* _Work order_
The whole listing needs to be returned exactly as it appears.

§ §

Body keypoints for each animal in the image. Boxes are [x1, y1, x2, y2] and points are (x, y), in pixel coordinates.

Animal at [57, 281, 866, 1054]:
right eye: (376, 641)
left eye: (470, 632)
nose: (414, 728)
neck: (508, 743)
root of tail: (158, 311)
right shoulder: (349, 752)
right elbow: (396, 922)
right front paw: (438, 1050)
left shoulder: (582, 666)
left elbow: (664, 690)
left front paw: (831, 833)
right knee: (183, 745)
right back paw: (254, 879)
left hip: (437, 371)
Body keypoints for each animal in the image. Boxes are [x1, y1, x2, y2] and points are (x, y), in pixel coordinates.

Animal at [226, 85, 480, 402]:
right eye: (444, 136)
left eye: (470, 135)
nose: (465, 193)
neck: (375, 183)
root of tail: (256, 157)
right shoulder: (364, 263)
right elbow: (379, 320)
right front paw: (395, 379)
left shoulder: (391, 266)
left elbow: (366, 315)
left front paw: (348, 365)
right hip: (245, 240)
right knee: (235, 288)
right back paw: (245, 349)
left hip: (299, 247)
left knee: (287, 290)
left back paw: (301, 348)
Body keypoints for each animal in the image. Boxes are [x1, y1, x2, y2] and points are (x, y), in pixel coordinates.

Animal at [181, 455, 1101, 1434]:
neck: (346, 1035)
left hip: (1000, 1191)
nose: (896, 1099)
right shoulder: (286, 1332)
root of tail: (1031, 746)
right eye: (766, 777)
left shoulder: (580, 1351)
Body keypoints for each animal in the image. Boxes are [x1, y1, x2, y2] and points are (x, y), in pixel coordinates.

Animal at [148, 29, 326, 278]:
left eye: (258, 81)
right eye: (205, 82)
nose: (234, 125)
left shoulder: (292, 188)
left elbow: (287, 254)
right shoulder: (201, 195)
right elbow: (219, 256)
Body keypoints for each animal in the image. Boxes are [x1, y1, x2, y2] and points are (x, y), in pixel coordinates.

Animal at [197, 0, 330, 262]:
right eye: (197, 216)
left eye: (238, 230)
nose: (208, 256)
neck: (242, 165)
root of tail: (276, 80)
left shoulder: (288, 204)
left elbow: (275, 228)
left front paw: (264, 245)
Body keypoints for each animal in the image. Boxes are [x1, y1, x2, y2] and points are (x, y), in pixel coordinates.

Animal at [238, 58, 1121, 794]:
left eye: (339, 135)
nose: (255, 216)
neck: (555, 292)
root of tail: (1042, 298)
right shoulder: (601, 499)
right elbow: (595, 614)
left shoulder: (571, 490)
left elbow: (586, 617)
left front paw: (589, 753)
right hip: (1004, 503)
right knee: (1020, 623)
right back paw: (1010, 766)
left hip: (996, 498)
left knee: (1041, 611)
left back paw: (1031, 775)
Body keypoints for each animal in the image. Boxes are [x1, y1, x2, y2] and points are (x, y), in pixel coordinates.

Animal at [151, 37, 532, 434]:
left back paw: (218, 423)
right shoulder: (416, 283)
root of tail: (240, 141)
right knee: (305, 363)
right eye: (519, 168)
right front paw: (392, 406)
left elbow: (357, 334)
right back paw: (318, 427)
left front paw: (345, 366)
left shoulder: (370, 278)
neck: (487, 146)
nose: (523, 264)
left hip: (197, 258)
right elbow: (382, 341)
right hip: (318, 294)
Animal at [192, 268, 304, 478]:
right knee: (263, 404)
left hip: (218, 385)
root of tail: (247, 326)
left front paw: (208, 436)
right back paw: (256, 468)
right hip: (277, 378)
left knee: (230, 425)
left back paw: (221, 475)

§ §

* _Task result_
Body keypoints for each animal in the image. Boxes are [x1, y1, x2, y2] and points are (x, y), in pixel coordinates.

Animal at [57, 281, 866, 1054]:
right eye: (376, 641)
left eye: (470, 632)
nose: (414, 728)
neck: (508, 743)
root of tail: (158, 311)
right shoulder: (349, 752)
right elbow: (396, 922)
right front paw: (438, 1050)
left shoulder: (582, 666)
left elbow: (664, 690)
left front paw: (831, 833)
right knee: (183, 745)
right back paw: (254, 879)
left hip: (437, 371)
Body keypoints for each animal in the image. Boxes are [x1, y1, x2, y2] and points are (x, y), in pixel coordinates.

Animal at [226, 85, 480, 402]:
right eye: (444, 136)
left eye: (470, 135)
nose: (465, 193)
neck: (375, 183)
root of tail: (256, 157)
right shoulder: (364, 263)
right elbow: (379, 320)
right front paw: (395, 379)
left shoulder: (391, 266)
left elbow: (366, 315)
left front paw: (348, 365)
right hip: (245, 240)
right knee: (235, 288)
right back paw: (245, 349)
left hip: (299, 247)
left knee: (287, 290)
left back paw: (301, 348)
Body keypoints for each animal in the image. Boxes are [x1, y1, x2, y2] and points are (x, y), in pixel coordinates.

Animal at [181, 455, 1101, 1434]:
neck: (346, 1035)
left hip: (1000, 1191)
nose: (896, 1099)
right shoulder: (286, 1332)
root of tail: (1031, 746)
right eye: (766, 777)
left shoulder: (580, 1351)
Body keypoints for each animal in the image. Boxes are [x1, y1, x2, y2] and points are (x, y), in pixel coordinates.

Animal at [148, 29, 326, 278]:
left eye: (258, 81)
right eye: (205, 82)
nose: (234, 125)
left shoulder: (292, 188)
left elbow: (287, 254)
right shoulder: (201, 195)
right elbow: (219, 256)
Body keypoints for each animal in the image. Boxes are [x1, y1, x2, y2] and points are (x, y), in pixel coordinates.

Animal at [197, 0, 330, 262]:
right eye: (197, 216)
left eye: (238, 230)
nose: (208, 256)
neck: (242, 165)
root of tail: (276, 80)
left shoulder: (288, 204)
left elbow: (275, 228)
left front paw: (264, 245)
Body keypoints for each animal in the image. Boxes are [x1, y1, x2, y2] and points are (x, y), in pixel coordinates.

Animal at [238, 58, 1121, 794]:
left eye: (339, 135)
nose: (255, 216)
neck: (555, 292)
root of tail: (1042, 298)
right shoulder: (601, 499)
right elbow: (595, 614)
left shoulder: (571, 490)
left elbow: (586, 617)
left front paw: (589, 753)
right hip: (1004, 503)
right knee: (1020, 623)
right back paw: (1010, 766)
left hip: (996, 498)
left knee: (1041, 611)
left back paw: (1031, 775)
Body keypoints for each animal in the image. Boxes are [x1, y1, x2, y2] and points are (x, y), in pixel coordinates.

Animal at [151, 37, 532, 434]:
left back paw: (218, 423)
right shoulder: (416, 283)
root of tail: (240, 141)
right knee: (305, 363)
right eye: (519, 168)
right front paw: (392, 406)
left elbow: (357, 334)
right back paw: (318, 427)
left front paw: (345, 366)
left shoulder: (370, 278)
neck: (487, 146)
nose: (523, 264)
left hip: (197, 258)
right elbow: (382, 341)
right hip: (318, 294)
Animal at [192, 268, 304, 478]:
right knee: (263, 404)
left hip: (218, 385)
root of tail: (247, 326)
left front paw: (208, 436)
right back paw: (256, 468)
right hip: (277, 378)
left knee: (230, 425)
left back paw: (221, 475)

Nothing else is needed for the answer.